[What you have to do]
Work through the records below and copy every line that includes "Página".
#### Supplied information
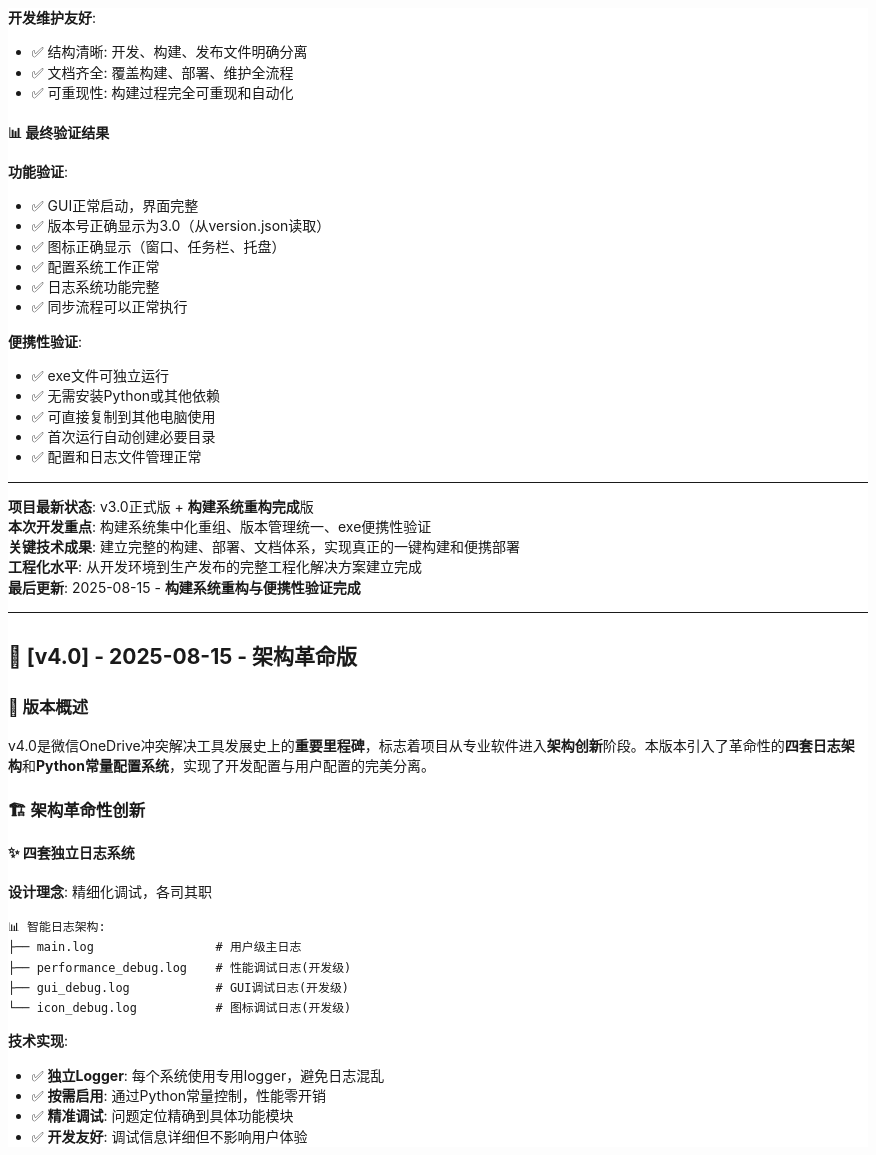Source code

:**开发维护友好**:
- ✅ 结构清晰: 开发、构建、发布文件明确分离
- ✅ 文档齐全: 覆盖构建、部署、维护全流程
- ✅ 可重现性: 构建过程完全可重现和自动化

#### 📊 最终验证结果

**功能验证**:
- ✅ GUI正常启动，界面完整
- ✅ 版本号正确显示为3.0（从version.json读取）
- ✅ 图标正确显示（窗口、任务栏、托盘）
- ✅ 配置系统工作正常
- ✅ 日志系统功能完整
- ✅ 同步流程可以正常执行

**便携性验证**:
- ✅ exe文件可独立运行
- ✅ 无需安装Python或其他依赖
- ✅ 可直接复制到其他电脑使用
- ✅ 首次运行自动创建必要目录
- ✅ 配置和日志文件管理正常

---

**项目最新状态**: v3.0正式版 + **构建系统重构完成**版  
**本次开发重点**: 构建系统集中化重组、版本管理统一、exe便携性验证  
**关键技术成果**: 建立完整的构建、部署、文档体系，实现真正的一键构建和便携部署  
**工程化水平**: 从开发环境到生产发布的完整工程化解决方案建立完成  
**最后更新**: 2025-08-15 - **构建系统重构与便携性验证完成**

---

## 🚀 [v4.0] - 2025-08-15 - 架构革命版

### 🎯 版本概述
v4.0是微信OneDrive冲突解决工具发展史上的**重要里程碑**，标志着项目从专业软件进入**架构创新**阶段。本版本引入了革命性的**四套日志架构**和**Python常量配置系统**，实现了开发配置与用户配置的完美分离。

### 🏗️ 架构革命性创新

#### ✨ 四套独立日志系统
**设计理念**: 精细化调试，各司其职
```
📊 智能日志架构:
├── main.log                 # 用户级主日志
├── performance_debug.log    # 性能调试日志(开发级)
├── gui_debug.log            # GUI调试日志(开发级)  
└── icon_debug.log           # 图标调试日志(开发级)
```

**技术实现**:
- ✅ **独立Logger**: 每个系统使用专用logger，避免日志混乱
- ✅ **按需启用**: 通过Python常量控制，性能零开销
- ✅ **精准调试**: 问题定位精确到具体功能模块
- ✅ **开发友好**: 调试信息详细但不影响用户体验
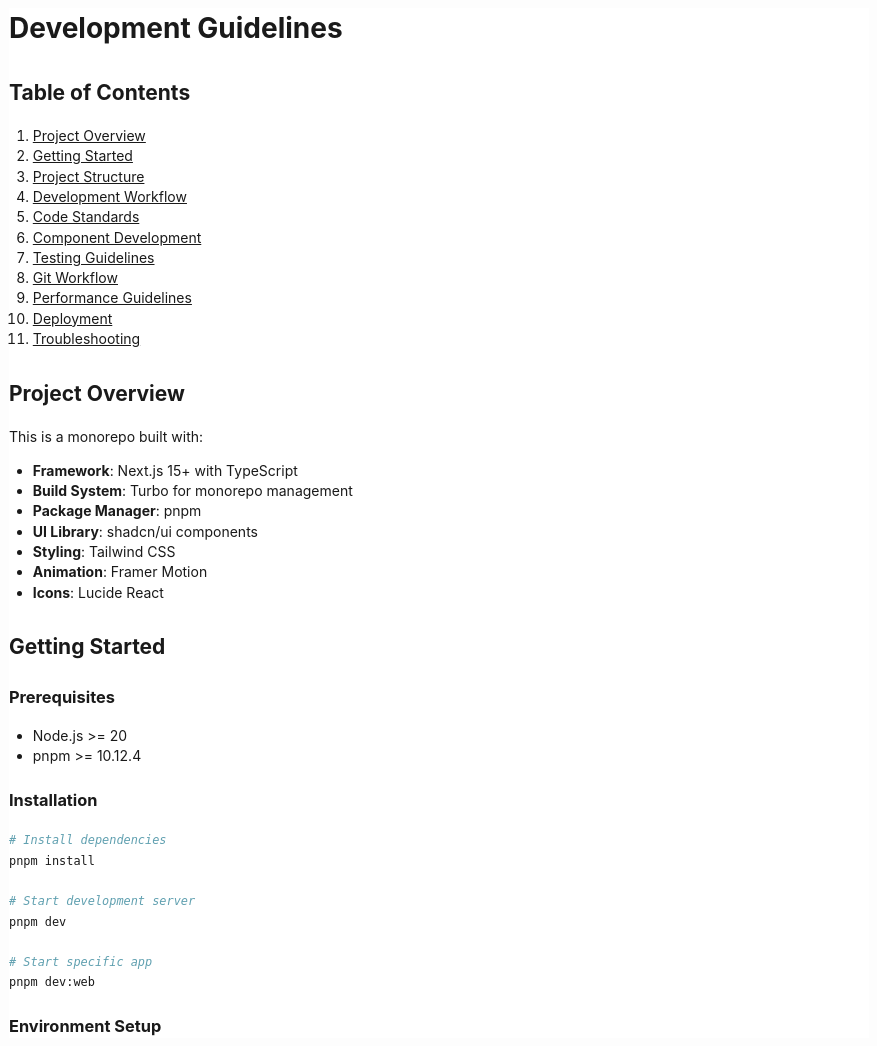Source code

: # Development Guidelines

## Table of Contents

1. [Project Overview](#project-overview)
2. [Getting Started](#getting-started)
3. [Project Structure](#project-structure)
4. [Development Workflow](#development-workflow)
5. [Code Standards](#code-standards)
6. [Component Development](#component-development)
7. [Testing Guidelines](#testing-guidelines)
8. [Git Workflow](#git-workflow)
9. [Performance Guidelines](#performance-guidelines)
10. [Deployment](#deployment)
11. [Troubleshooting](#troubleshooting)

## Project Overview

This is a monorepo built with:
- **Framework**: Next.js 15+ with TypeScript
- **Build System**: Turbo for monorepo management
- **Package Manager**: pnpm
- **UI Library**: shadcn/ui components
- **Styling**: Tailwind CSS
- **Animation**: Framer Motion
- **Icons**: Lucide React

## Getting Started

### Prerequisites

- Node.js >= 20
- pnpm >= 10.12.4

### Installation

```bash
# Install dependencies
pnpm install

# Start development server
pnpm dev

# Start specific app
pnpm dev:web
```

### Environment Setup
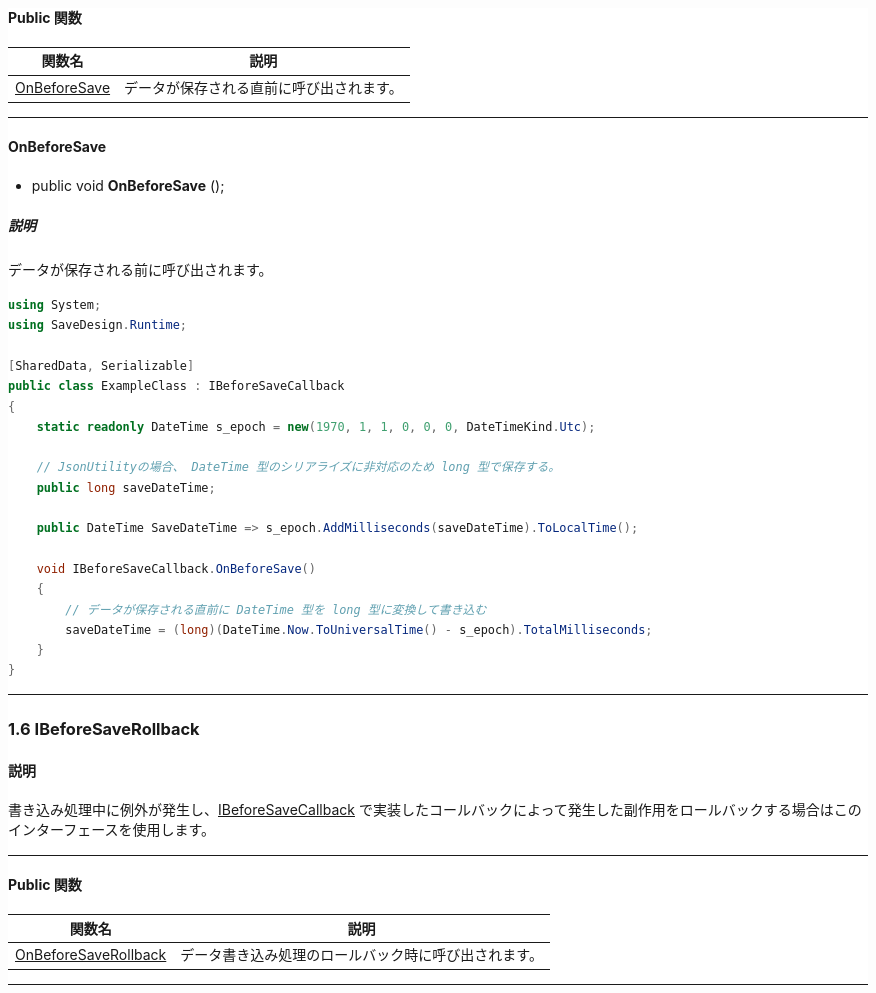 
#### Public 関数

| 関数名                           | 説明                   |
|-------------------------------|----------------------|
| [OnBeforeSave](#onbeforesave) | データが保存される直前に呼び出されます。 |

---

#### OnBeforeSave

* public void **OnBeforeSave** ();

##### 説明

データが保存される前に呼び出されます。

```csharp
using System;
using SaveDesign.Runtime;

[SharedData, Serializable]
public class ExampleClass : IBeforeSaveCallback
{
    static readonly DateTime s_epoch = new(1970, 1, 1, 0, 0, 0, DateTimeKind.Utc);
    
    // JsonUtilityの場合、 DateTime 型のシリアライズに非対応のため long 型で保存する。
    public long saveDateTime;
    
    public DateTime SaveDateTime => s_epoch.AddMilliseconds(saveDateTime).ToLocalTime();

    void IBeforeSaveCallback.OnBeforeSave()
    {
        // データが保存される直前に DateTime 型を long 型に変換して書き込む
        saveDateTime = (long)(DateTime.Now.ToUniversalTime() - s_epoch).TotalMilliseconds;
    }
}
```

---

### 1.6 IBeforeSaveRollback

#### 説明

書き込み処理中に例外が発生し、[IBeforeSaveCallback](#15-ibeforesavecallback)
で実装したコールバックによって発生した副作用をロールバックする場合はこのインターフェースを使用します。

---

#### Public 関数

| 関数名                                           | 説明                         |
|-----------------------------------------------|----------------------------|
| [OnBeforeSaveRollback](#onbeforesaverollback) | データ書き込み処理のロールバック時に呼び出されます。 |

---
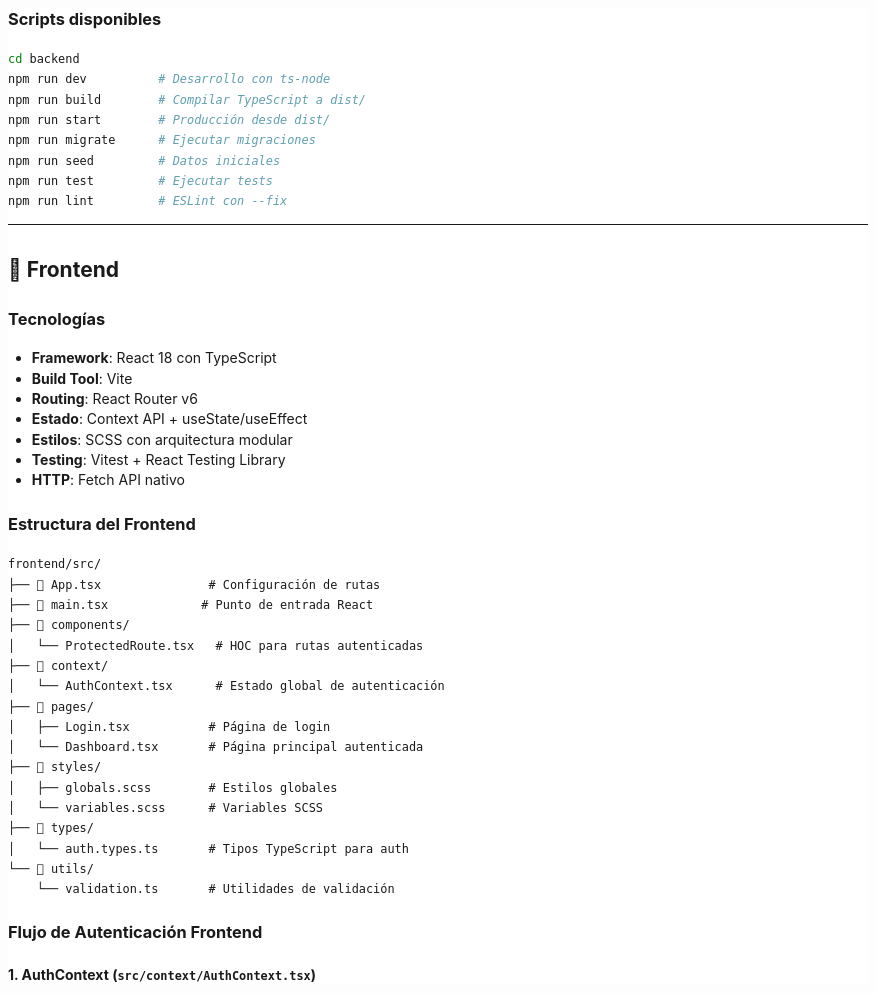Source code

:### Scripts disponibles

```bash
cd backend
npm run dev          # Desarrollo con ts-node
npm run build        # Compilar TypeScript a dist/
npm run start        # Producción desde dist/
npm run migrate      # Ejecutar migraciones
npm run seed         # Datos iniciales
npm run test         # Ejecutar tests
npm run lint         # ESLint con --fix
```

---

## 🎨 Frontend

### Tecnologías

- **Framework**: React 18 con TypeScript
- **Build Tool**: Vite
- **Routing**: React Router v6
- **Estado**: Context API + useState/useEffect
- **Estilos**: SCSS con arquitectura modular
- **Testing**: Vitest + React Testing Library
- **HTTP**: Fetch API nativo

### Estructura del Frontend

```
frontend/src/
├── 📄 App.tsx               # Configuración de rutas
├── 📄 main.tsx             # Punto de entrada React
├── 📁 components/
│   └── ProtectedRoute.tsx   # HOC para rutas autenticadas
├── 📁 context/
│   └── AuthContext.tsx      # Estado global de autenticación
├── 📁 pages/
│   ├── Login.tsx           # Página de login
│   └── Dashboard.tsx       # Página principal autenticada
├── 📁 styles/
│   ├── globals.scss        # Estilos globales
│   └── variables.scss      # Variables SCSS
├── 📁 types/
│   └── auth.types.ts       # Tipos TypeScript para auth
└── 📁 utils/
    └── validation.ts       # Utilidades de validación
```

### Flujo de Autenticación Frontend

#### 1. **AuthContext** (`src/context/AuthContext.tsx`)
########
[Task solution]
│   ├── Login.tsx           # Página de login
│   └── Dashboard.tsx       # Página principal autenticada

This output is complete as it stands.